Stored items
---------------
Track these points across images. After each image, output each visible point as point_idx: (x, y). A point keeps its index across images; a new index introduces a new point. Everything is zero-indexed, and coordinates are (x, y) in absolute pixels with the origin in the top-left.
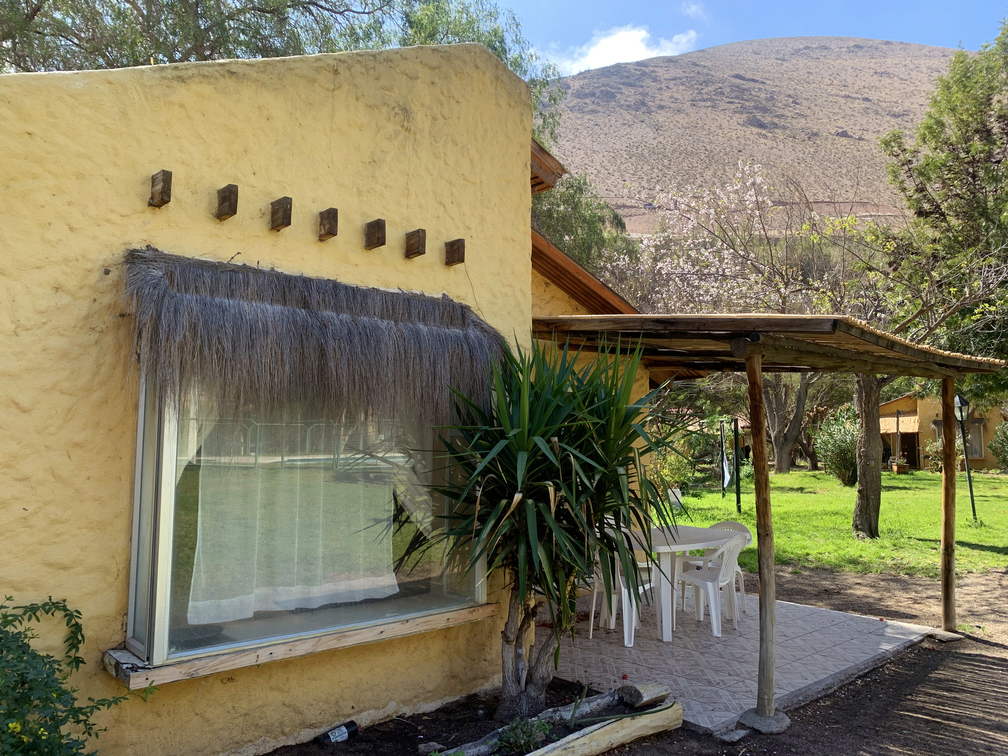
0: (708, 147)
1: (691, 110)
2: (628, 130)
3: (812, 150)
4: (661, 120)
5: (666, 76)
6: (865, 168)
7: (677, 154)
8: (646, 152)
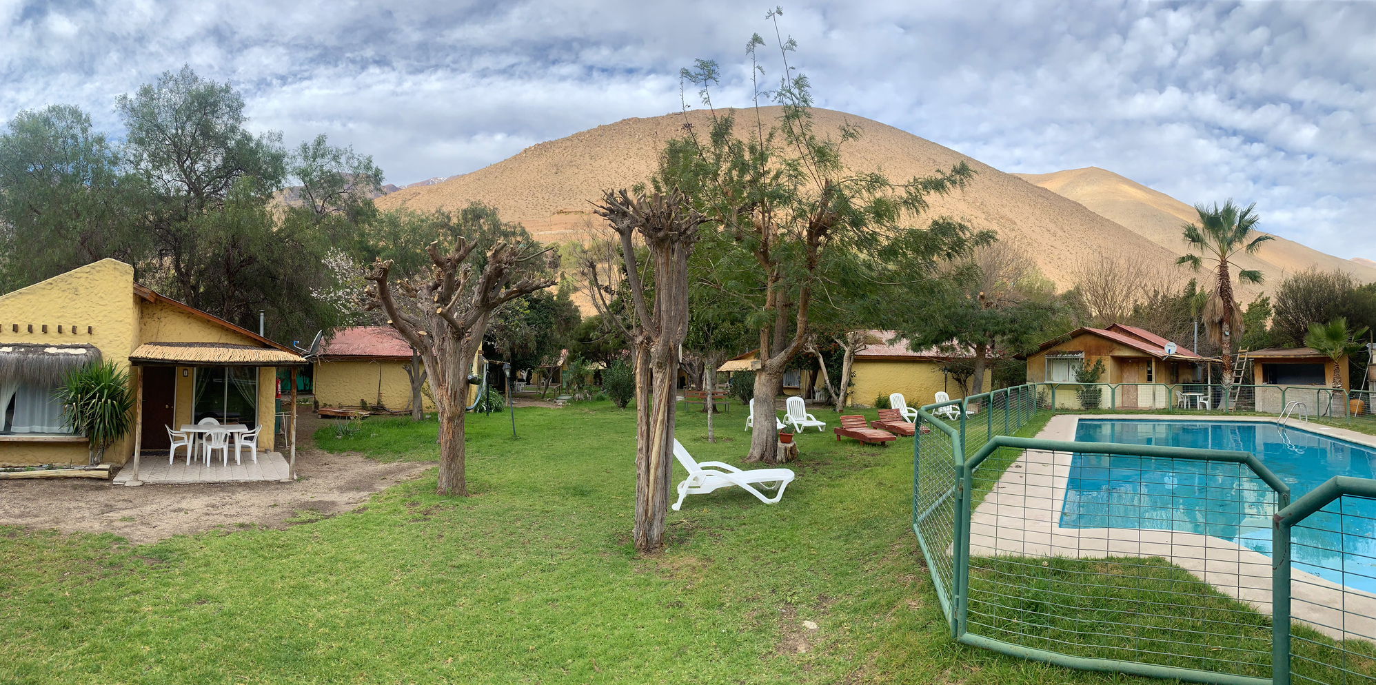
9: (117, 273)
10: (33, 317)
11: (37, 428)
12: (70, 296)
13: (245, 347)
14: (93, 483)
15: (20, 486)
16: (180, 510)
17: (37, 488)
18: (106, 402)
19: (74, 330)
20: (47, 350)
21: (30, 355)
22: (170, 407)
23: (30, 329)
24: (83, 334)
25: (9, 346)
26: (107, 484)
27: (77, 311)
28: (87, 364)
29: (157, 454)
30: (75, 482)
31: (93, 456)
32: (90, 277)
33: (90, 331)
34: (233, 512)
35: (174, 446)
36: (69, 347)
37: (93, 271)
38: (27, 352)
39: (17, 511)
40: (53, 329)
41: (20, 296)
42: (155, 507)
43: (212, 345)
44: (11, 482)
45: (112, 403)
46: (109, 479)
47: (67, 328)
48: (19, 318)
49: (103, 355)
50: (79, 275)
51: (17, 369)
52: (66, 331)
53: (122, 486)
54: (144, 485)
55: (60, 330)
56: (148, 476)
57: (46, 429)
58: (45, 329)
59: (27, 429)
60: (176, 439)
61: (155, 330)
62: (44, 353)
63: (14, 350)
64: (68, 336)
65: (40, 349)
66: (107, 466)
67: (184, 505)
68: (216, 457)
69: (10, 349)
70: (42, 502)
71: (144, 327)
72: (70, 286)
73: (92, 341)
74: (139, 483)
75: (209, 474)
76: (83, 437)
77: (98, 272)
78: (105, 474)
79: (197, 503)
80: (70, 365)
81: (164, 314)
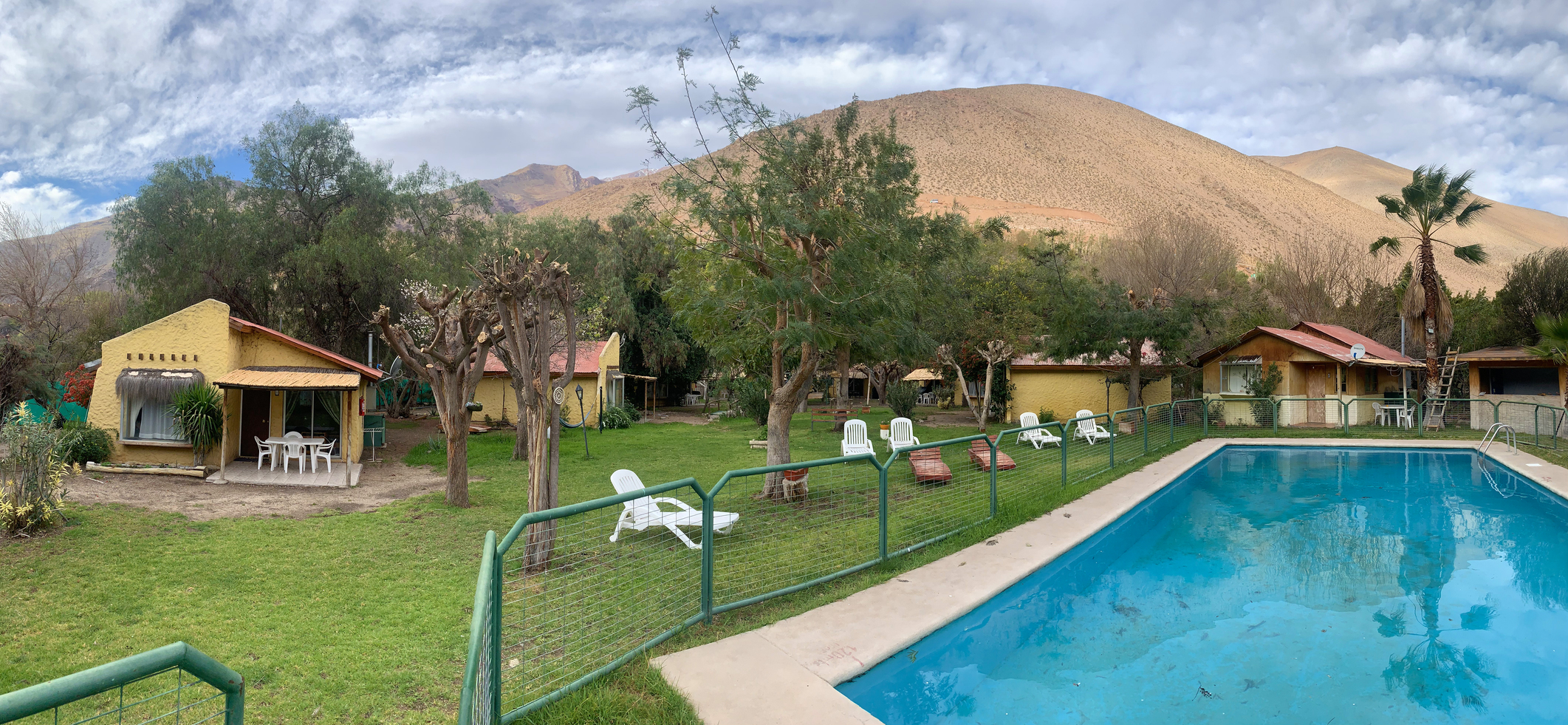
0: (987, 160)
1: (979, 131)
2: (930, 142)
3: (1060, 170)
4: (955, 136)
5: (963, 104)
6: (1092, 187)
7: (963, 163)
8: (940, 160)
9: (216, 311)
10: (153, 347)
11: (158, 436)
12: (181, 331)
13: (326, 371)
14: (192, 480)
15: (138, 478)
16: (241, 503)
17: (149, 480)
18: (202, 416)
19: (184, 358)
20: (164, 374)
21: (151, 378)
22: (265, 421)
23: (152, 357)
24: (191, 361)
25: (136, 370)
26: (201, 481)
27: (186, 343)
28: (191, 386)
29: (249, 460)
30: (178, 478)
31: (197, 459)
32: (195, 315)
33: (196, 358)
34: (279, 507)
35: (261, 454)
36: (180, 372)
37: (198, 310)
38: (148, 376)
39: (129, 495)
40: (168, 357)
41: (143, 331)
42: (226, 499)
43: (296, 369)
44: (134, 476)
45: (207, 418)
46: (204, 478)
47: (179, 356)
48: (144, 348)
49: (206, 378)
50: (187, 314)
51: (141, 389)
52: (178, 358)
53: (210, 484)
54: (228, 483)
55: (173, 358)
56: (233, 477)
57: (164, 436)
58: (162, 357)
59: (150, 436)
60: (265, 449)
61: (253, 356)
62: (161, 376)
63: (139, 373)
64: (179, 362)
65: (158, 373)
66: (203, 468)
67: (246, 500)
68: (294, 464)
69: (136, 373)
70: (148, 491)
71: (244, 353)
72: (181, 323)
73: (198, 366)
74: (225, 482)
75: (286, 479)
76: (188, 445)
77: (202, 310)
78: (201, 473)
79: (257, 499)
80: (179, 385)
81: (260, 342)
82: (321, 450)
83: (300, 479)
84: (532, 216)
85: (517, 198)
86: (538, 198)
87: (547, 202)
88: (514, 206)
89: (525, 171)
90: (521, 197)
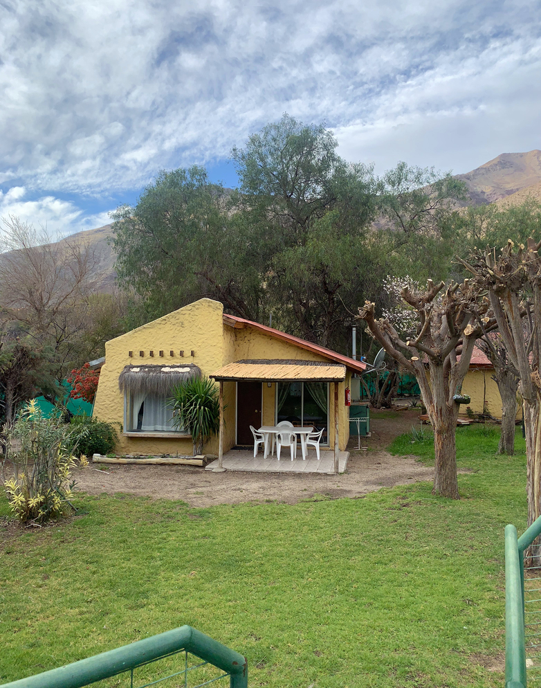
9: (211, 309)
10: (153, 345)
11: (159, 427)
12: (178, 328)
13: (314, 363)
14: (192, 469)
15: (141, 469)
16: (239, 489)
17: (152, 470)
18: (200, 408)
19: (182, 354)
20: (163, 369)
21: (151, 374)
22: (258, 411)
23: (152, 354)
24: (188, 357)
25: (137, 367)
26: (201, 470)
27: (183, 340)
28: (189, 380)
29: (245, 448)
30: (179, 468)
31: (196, 449)
32: (192, 313)
33: (193, 354)
34: (272, 492)
35: (257, 443)
36: (178, 367)
37: (192, 308)
38: (149, 372)
39: (133, 485)
40: (167, 353)
41: (144, 330)
42: (224, 486)
43: (287, 362)
44: (137, 466)
45: (204, 409)
46: (203, 467)
47: (177, 353)
48: (145, 346)
49: (203, 372)
50: (184, 312)
51: (142, 384)
52: (176, 355)
53: (209, 472)
54: (226, 471)
55: (172, 354)
56: (230, 466)
57: (165, 428)
58: (161, 354)
59: (152, 428)
60: (259, 437)
61: (247, 351)
62: (160, 372)
63: (141, 370)
64: (178, 358)
65: (158, 369)
66: (202, 457)
67: (244, 487)
68: (286, 452)
69: (138, 370)
70: (151, 480)
71: (238, 348)
72: (178, 321)
73: (195, 361)
74: (223, 470)
75: (278, 466)
76: (188, 435)
77: (197, 309)
78: (200, 462)
79: (254, 486)
80: (178, 379)
81: (252, 337)
82: (310, 438)
83: (292, 466)
84: (502, 205)
85: (488, 190)
86: (509, 187)
87: (518, 189)
88: (485, 197)
89: (496, 162)
90: (491, 188)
---------------
**What is required:** Copy the part that opens with the line containing "82: (321, 450)" and closes with the line containing "60: (259, 437)", substituting "516" for "514" and changing nothing else. Leave the pictures out of your answer.

**Task output:**
82: (321, 450)
83: (300, 479)
84: (532, 216)
85: (517, 198)
86: (538, 198)
87: (547, 202)
88: (516, 206)
89: (525, 171)
90: (521, 197)
9: (211, 309)
10: (153, 345)
11: (159, 427)
12: (178, 328)
13: (314, 363)
14: (192, 469)
15: (141, 469)
16: (239, 489)
17: (152, 470)
18: (200, 408)
19: (182, 354)
20: (163, 369)
21: (151, 374)
22: (258, 411)
23: (152, 354)
24: (188, 357)
25: (137, 367)
26: (201, 470)
27: (183, 340)
28: (189, 380)
29: (245, 448)
30: (179, 468)
31: (196, 449)
32: (192, 313)
33: (193, 354)
34: (272, 492)
35: (257, 443)
36: (178, 367)
37: (192, 308)
38: (149, 372)
39: (133, 485)
40: (167, 353)
41: (144, 330)
42: (224, 486)
43: (287, 362)
44: (137, 466)
45: (204, 409)
46: (203, 467)
47: (177, 353)
48: (145, 346)
49: (203, 372)
50: (184, 312)
51: (142, 384)
52: (176, 355)
53: (209, 472)
54: (226, 471)
55: (172, 354)
56: (230, 466)
57: (165, 428)
58: (161, 354)
59: (152, 428)
60: (259, 437)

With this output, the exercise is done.